Data Analysis

The data analysis tool provides summary of data properties and visual inspection of data points. The data analysis tool is available for the data matrix.

Summary

A summary of data set properties is found in the summary panel, see Figure 1.

../../../_images/dataanalysis2.png

Figure 1: Summary of data set properties

The generated summary reports:

  • Number of rows in data set

  • Number of columns in data set

As well as a per column summary that contain:

  • Column name

  • Inferred data type - this is either Interval, Number or Text label

  • Values count (not counting missing values)

  • Distinct values count

  • Missing values count

  • The percentage of missing values (missing/total)

Inspection

The inspection panel provide visual inspection of numerical data points by plotting all values from selected columns in a single chart. Depending on the data type of the selected columns, the chart may take the form of a set of dots (numerical data X numerical data), lines (numerical data X discrete data) or a grid (discrete data X discrete data).
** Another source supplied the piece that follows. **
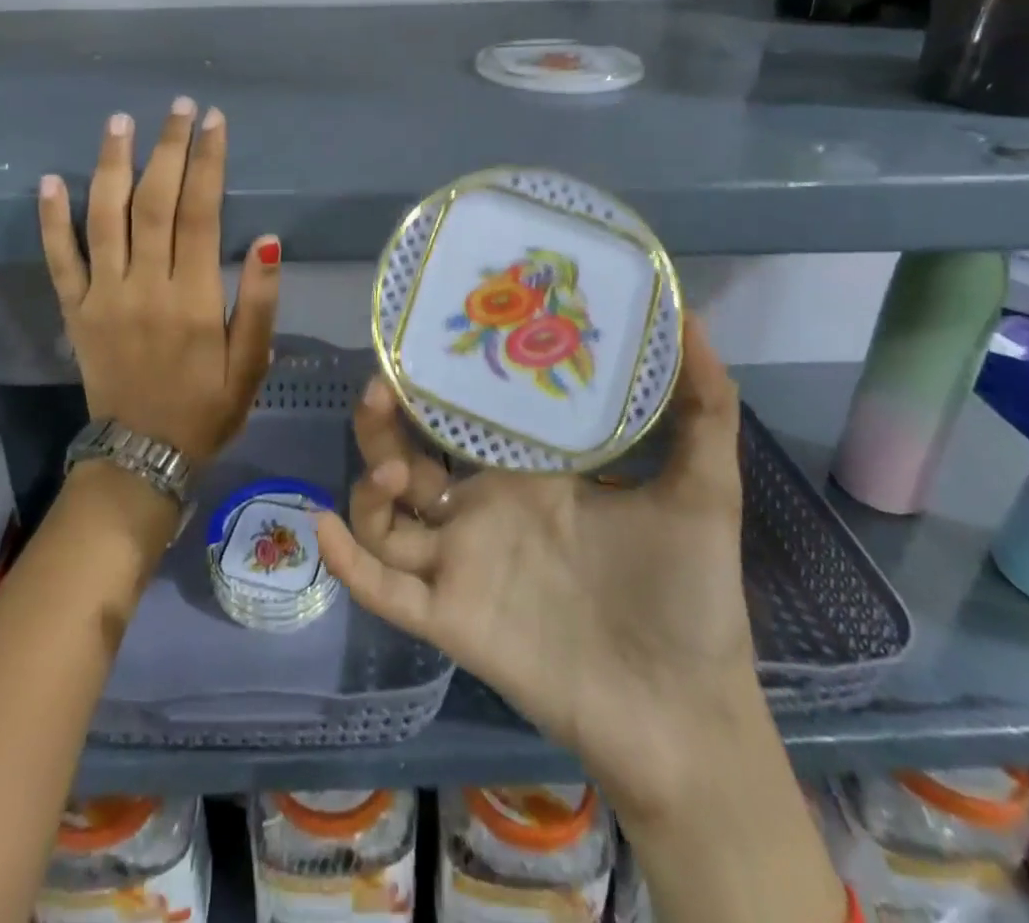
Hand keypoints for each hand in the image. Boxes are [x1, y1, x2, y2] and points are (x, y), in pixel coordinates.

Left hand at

Multiple variables can be selected on the Y-axis by selecting multiple checkboxes in the bottom right panel. The colors of each variable can be customized by clicking on the colored icon next to the variable name.

To plot a set of variables as a sequence, select the special value “Row Id” as the variable on the X-axis. It appears as the first option in the drop-down menu.

The legend in the top-right corner can be removed by de-selecting the ‘include legend’ option at the bottom of the screen.

Note that you can re-size the window to adjust the size of the plot.

The inspection panel in Figure 2 has a plot generated from numerical data.

../../../_images/dataanalysis.png

Figure 2: Inspecting plot of numerical data points - missing data is plottet outside chart

A total of three columns can be used to generate the chart: X-axis, Y-axis and coloring. Columns can be selected from the three drop-down lists. The drop-down lists contain column names, prefixed according to data type with either (n) for numerical data, (i) for interval, or (t) for text labels.

Missing data go outside the chart following these rules:

  • Missing on both X and Y go in the upper right corner

  • Missing on X and observed on Y go outside chart to the right

  • Observed on X and missing on Y go outside chart in the top

If a column has been chosen for coloring the plot, values are mapped to colors in the range from red to green, blue indicates missing value.

Classes

The classes panel provides inspection of discrete variables by classifying a variable using a selected target class. When selecting a variable and target class, a table with counts and a column diagram is produced. When a column in the diagram is clicked, the entry in the table that corresponds to the clicked column part is highlighted. Hovering the mouse cursor over the diagram reports the corresponding configuration as well.

The classes panel in Figure 3 contains a diagram for classification using two discrete variables with three states each.

../../../_images/dataanalysis1.png

Figure 3: Inspecting classification using discrete variables